The mortgage market is undergoing dramatic changes and not all brokers are keeping pace, according to the Financial Services Authority.
The FSA carried out a review of 345 mortgage broker firms and found several providing sub-standard advice. Many will now undertake reviews to rectify the failings and some have stopped all business until they make changes.
One area that was examined was the issue of self-certification mortgages. “We found some firms willing to offer mortgages they know to be unaffordable and to accept self-cert business even where they had concerns that the financial information provided by the customer was implausible,” explains the regulator.
Self-cert mortgages are available for individuals who cannot provide details on their income. The self-employed or people who have not been working for long, or who have more than one job, can have difficulty proving their income and so may opt to pay a premium in order to obtain a self-cert mortgage.
But because self-cert mortgages are often processed more quickly than standard mortgages, some brokers may have been providing them so that buyers could speed up the home-buying process.

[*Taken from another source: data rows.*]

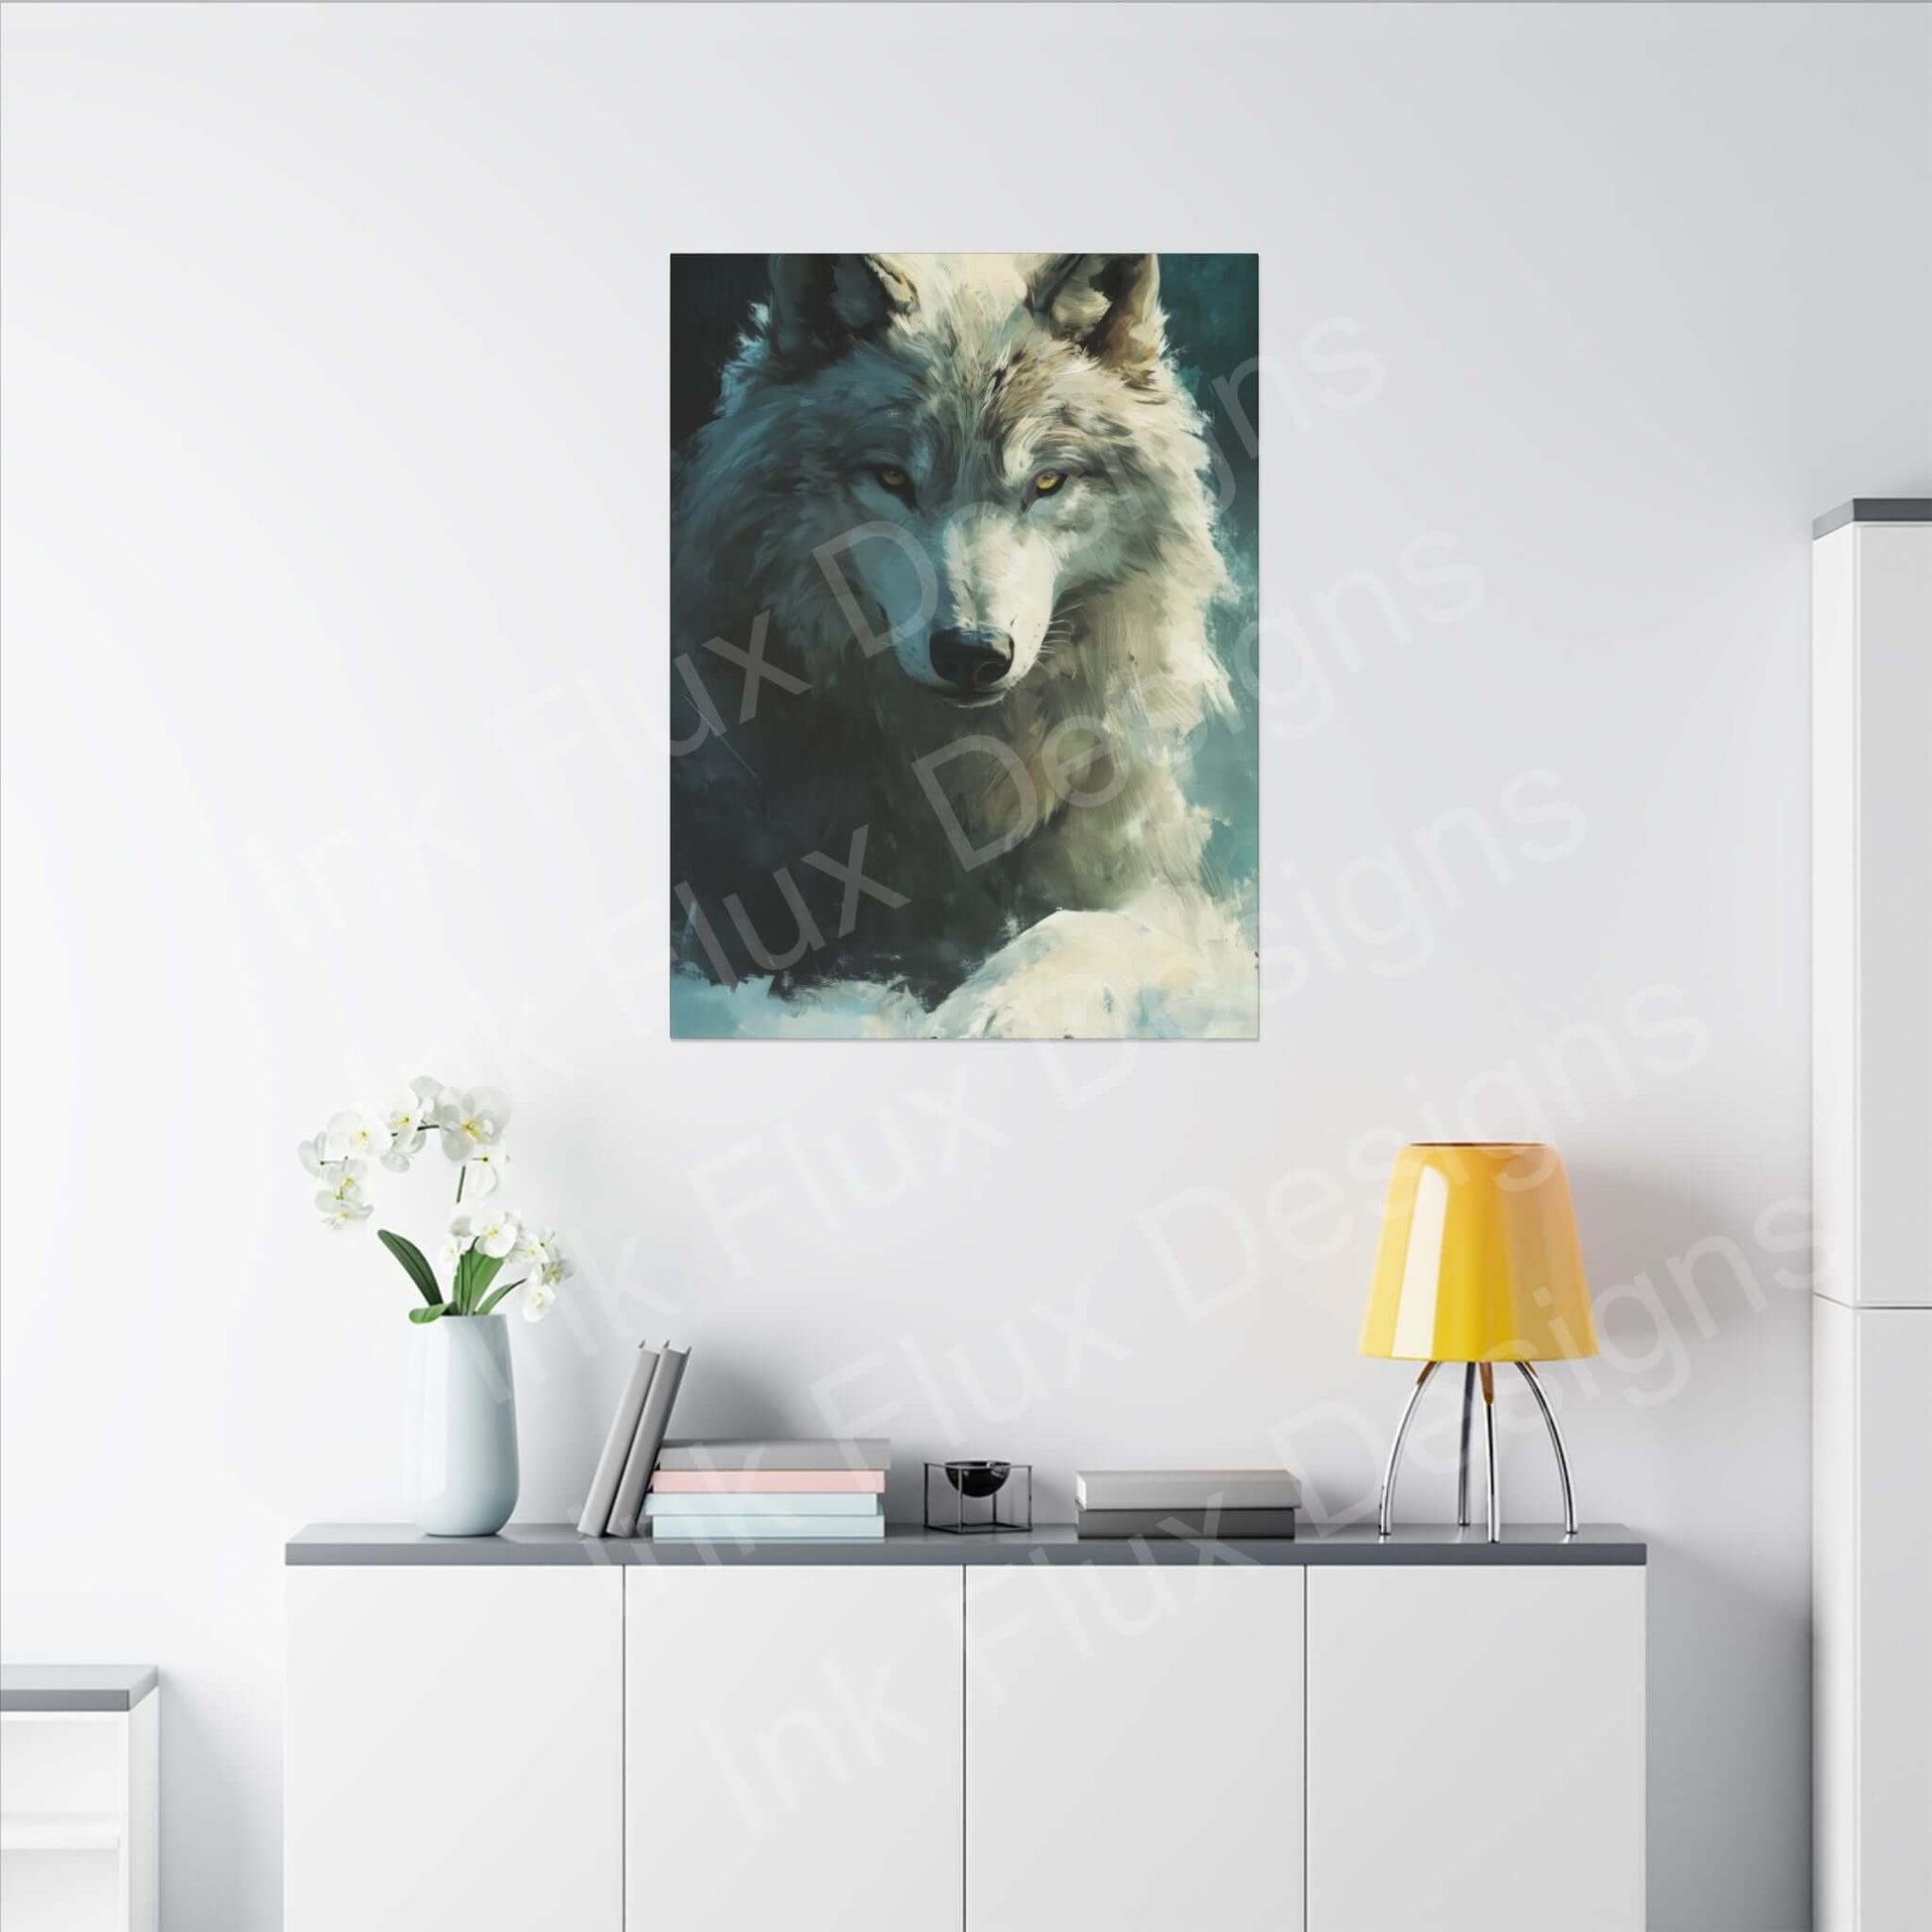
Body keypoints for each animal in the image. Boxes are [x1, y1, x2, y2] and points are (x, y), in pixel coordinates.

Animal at [670, 253, 1255, 1038]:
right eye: (893, 477)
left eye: (1048, 481)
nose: (973, 654)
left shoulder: (1161, 893)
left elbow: (1080, 928)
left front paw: (993, 1011)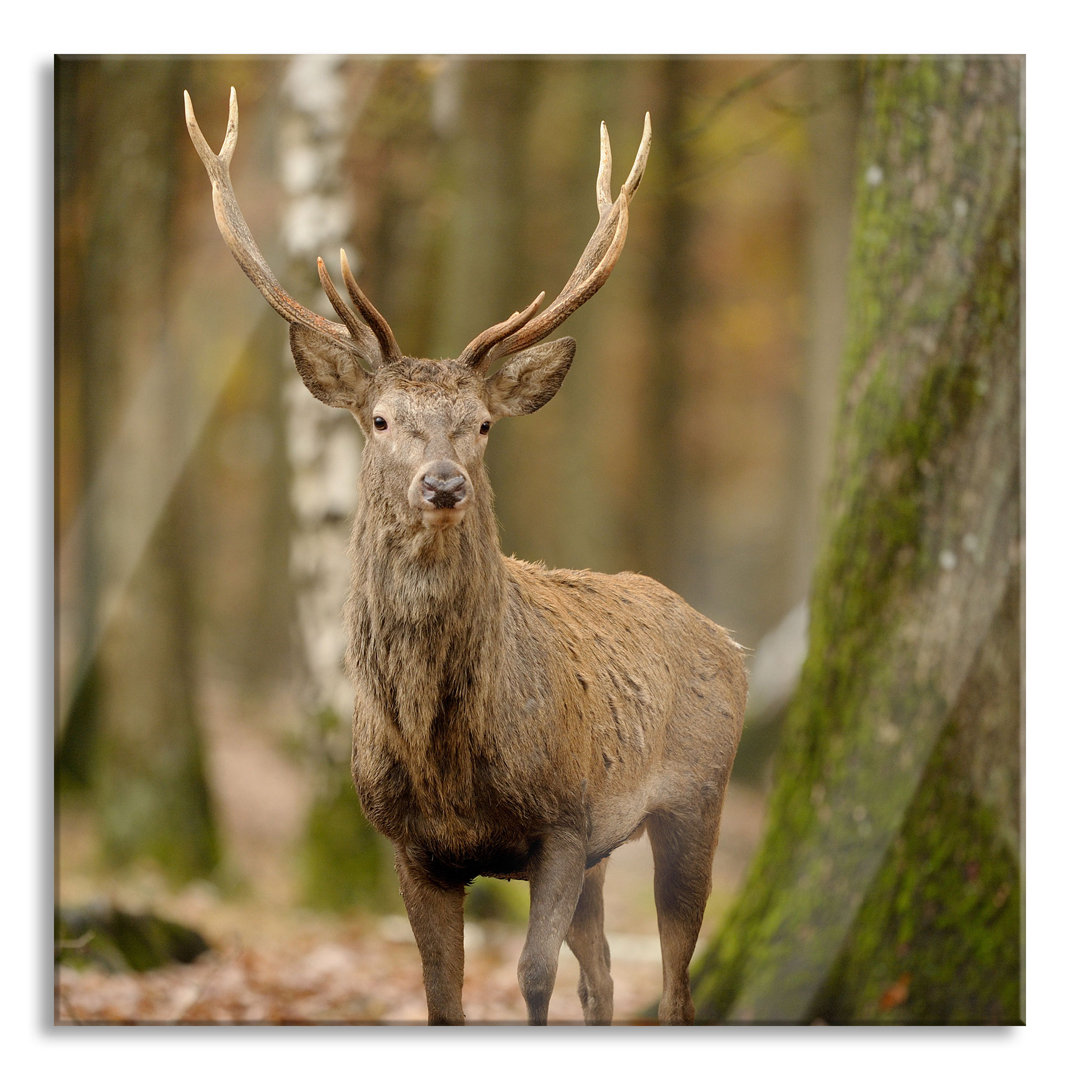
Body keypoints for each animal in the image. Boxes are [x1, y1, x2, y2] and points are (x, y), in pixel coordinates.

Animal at [185, 88, 747, 1023]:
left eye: (481, 424)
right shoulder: (412, 845)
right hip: (610, 850)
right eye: (380, 420)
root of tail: (727, 638)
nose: (443, 482)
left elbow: (532, 977)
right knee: (605, 976)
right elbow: (442, 995)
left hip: (698, 799)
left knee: (673, 981)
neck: (448, 760)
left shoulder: (563, 821)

The Council of Mortgage Lenders (CML) has welcomed the FSA’s study but says it is imperative that the FSA makes its guidelines for good and bad practice as unambiguous as possible.
Michael Coogan, CML director-general, believes the findings would provide a wake-up call for some brokers.
“Poor practice undermines the reputation of good brokers, and of the wider mortgage industry,” he says.
Peter Williams, executive director for The Intermediary Mortgage Lenders Association, says that brokers should advise those thinking of taking out a self-cert mortgage to consider how long they will need it for. If their income changes, they may want to switch back to a standard mortgage, and could get hit with penalty fees.
Landlord Mortgages, a buy-to-let mortgage broker, has also offered its own condemnation of brokers, claiming that buy-to-let investors are being misled into thinking they can expect guaranteed income from their properties.
There needs to be, it says, a clear set of guidelines for brokers published by the FSA outlining what is expected from them.
In January 2008, the FSA will begin a review of the quality of advice provided for mortgage sales.